Jim is a huge Philadelphia Phillies fan. I bought him DVDs of some of the games from 1980, when the Phillies last won the World Series. He watched one game yesterday and was completely happy with his time alone. He even learned how to pause and restart the DVD, which he never figured out before his illness. This from a man who 2 months ago would confuse the telephone with the TV remote control!
Thank you all for your insights, advice, and friendship.
Hi Venita, hopefully Jim will continue to do better, it does make it easier when they are. Mark periodic episodes of encephalopathy just floor me at times. He will seem to be like his old self, then out of nowhere after a good week or two, he goes into extreme episodes. So I do not know if there is any "balancing act" with one symptom or the other. I do know when Mark was having trouble with renal function, the BUN being high and Creatine going up, he drank more fluids and it did resolve itself, he was off the diuretics. The ascites continued like they had been doing, paracentesis every week with 10-12 liters off every time. I guess fluid restrictions work for some people. I try to keep Mark from doing too much, because alot of activity did aggravate the ascites, his legs would get to the point he could not bend them, or dress himself.

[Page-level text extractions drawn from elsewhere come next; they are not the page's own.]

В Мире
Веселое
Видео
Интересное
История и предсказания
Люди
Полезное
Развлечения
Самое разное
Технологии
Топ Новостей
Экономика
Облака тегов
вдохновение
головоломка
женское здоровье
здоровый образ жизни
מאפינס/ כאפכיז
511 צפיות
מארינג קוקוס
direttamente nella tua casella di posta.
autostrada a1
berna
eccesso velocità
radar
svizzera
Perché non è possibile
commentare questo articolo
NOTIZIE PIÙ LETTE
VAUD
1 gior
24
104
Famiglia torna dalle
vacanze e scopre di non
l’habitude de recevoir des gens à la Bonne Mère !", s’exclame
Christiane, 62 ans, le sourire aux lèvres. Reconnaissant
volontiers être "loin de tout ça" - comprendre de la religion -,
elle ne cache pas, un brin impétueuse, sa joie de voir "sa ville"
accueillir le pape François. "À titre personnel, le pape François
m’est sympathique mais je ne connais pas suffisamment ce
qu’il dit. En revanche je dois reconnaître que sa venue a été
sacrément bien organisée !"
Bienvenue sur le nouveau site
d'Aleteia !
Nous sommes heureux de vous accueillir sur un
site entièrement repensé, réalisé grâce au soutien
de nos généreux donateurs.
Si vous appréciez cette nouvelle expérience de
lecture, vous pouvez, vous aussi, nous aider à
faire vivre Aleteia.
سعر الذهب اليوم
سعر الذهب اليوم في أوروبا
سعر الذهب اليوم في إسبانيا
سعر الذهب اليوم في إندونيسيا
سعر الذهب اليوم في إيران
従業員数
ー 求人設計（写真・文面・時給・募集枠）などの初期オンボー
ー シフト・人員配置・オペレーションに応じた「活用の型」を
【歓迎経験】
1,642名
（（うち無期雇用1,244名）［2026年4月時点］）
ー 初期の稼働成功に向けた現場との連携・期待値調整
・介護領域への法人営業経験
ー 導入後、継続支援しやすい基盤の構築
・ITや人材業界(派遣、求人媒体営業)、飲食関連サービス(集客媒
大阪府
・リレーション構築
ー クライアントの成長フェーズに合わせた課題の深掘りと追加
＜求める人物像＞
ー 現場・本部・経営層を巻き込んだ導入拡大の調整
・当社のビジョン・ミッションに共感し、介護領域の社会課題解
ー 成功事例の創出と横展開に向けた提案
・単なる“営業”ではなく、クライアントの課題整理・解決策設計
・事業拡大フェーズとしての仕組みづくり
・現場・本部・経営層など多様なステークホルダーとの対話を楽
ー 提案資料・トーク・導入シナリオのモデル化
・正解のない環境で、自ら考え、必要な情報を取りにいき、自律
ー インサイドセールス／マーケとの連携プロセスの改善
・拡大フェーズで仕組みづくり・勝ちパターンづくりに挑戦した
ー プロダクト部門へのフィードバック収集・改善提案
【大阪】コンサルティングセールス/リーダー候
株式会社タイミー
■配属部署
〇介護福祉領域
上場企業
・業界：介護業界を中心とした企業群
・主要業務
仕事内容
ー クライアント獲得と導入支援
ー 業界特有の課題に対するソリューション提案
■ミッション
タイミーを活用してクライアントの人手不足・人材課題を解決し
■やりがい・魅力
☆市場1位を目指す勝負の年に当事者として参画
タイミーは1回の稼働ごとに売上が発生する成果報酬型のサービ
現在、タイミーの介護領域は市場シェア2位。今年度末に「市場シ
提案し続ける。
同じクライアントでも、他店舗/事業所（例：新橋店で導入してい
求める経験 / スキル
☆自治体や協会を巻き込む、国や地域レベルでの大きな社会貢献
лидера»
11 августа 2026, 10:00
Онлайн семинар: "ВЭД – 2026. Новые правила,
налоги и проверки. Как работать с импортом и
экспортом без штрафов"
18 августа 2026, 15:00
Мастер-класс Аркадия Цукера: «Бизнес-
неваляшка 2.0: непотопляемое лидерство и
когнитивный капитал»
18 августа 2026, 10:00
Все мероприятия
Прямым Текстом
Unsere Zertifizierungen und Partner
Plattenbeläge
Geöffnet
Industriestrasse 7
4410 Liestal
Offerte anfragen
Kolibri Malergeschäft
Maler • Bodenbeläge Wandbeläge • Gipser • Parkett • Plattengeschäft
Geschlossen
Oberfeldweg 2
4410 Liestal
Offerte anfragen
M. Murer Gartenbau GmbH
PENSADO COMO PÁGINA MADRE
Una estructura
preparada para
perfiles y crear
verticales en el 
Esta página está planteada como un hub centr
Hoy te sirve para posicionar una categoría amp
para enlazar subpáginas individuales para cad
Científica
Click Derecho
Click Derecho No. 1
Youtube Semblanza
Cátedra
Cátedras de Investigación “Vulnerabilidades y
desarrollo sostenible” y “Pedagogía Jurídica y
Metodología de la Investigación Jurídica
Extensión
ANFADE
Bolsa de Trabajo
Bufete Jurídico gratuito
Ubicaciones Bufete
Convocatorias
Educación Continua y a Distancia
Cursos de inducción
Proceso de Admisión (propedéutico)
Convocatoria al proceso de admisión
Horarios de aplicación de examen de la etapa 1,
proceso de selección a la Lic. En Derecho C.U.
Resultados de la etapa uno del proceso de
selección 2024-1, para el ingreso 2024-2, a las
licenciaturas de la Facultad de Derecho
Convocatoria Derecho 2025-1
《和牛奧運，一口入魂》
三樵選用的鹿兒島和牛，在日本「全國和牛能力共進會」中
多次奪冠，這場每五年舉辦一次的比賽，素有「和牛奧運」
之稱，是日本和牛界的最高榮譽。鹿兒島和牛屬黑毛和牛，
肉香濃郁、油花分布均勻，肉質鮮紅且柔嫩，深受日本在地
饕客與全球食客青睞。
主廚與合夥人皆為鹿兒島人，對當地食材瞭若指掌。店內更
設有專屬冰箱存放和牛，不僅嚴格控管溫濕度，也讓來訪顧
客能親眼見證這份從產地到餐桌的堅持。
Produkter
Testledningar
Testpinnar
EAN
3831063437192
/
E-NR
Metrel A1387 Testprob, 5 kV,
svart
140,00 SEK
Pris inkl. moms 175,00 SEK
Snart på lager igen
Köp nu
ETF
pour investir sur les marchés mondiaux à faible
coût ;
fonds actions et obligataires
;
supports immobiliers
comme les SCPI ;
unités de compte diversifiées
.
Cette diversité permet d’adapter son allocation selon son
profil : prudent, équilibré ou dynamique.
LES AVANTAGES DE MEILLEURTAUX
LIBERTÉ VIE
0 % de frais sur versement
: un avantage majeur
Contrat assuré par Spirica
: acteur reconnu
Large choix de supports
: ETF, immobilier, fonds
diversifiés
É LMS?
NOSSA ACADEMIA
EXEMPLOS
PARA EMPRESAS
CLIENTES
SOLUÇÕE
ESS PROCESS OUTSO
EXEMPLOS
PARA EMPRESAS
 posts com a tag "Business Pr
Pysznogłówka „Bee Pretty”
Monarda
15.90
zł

Mark has those spells also of not washing up or changing clothes for a few days at a time. He used to be Mr. Clean, before his illness showering a couple of times a day, and you would not ever see him dressed in "warm ups" or wearing a robe all day.
I had to laugh over the remote control, Mark has been at the point where he could not even figure out how to turn the TV on. I know it is not funny, but watching Mark was comical!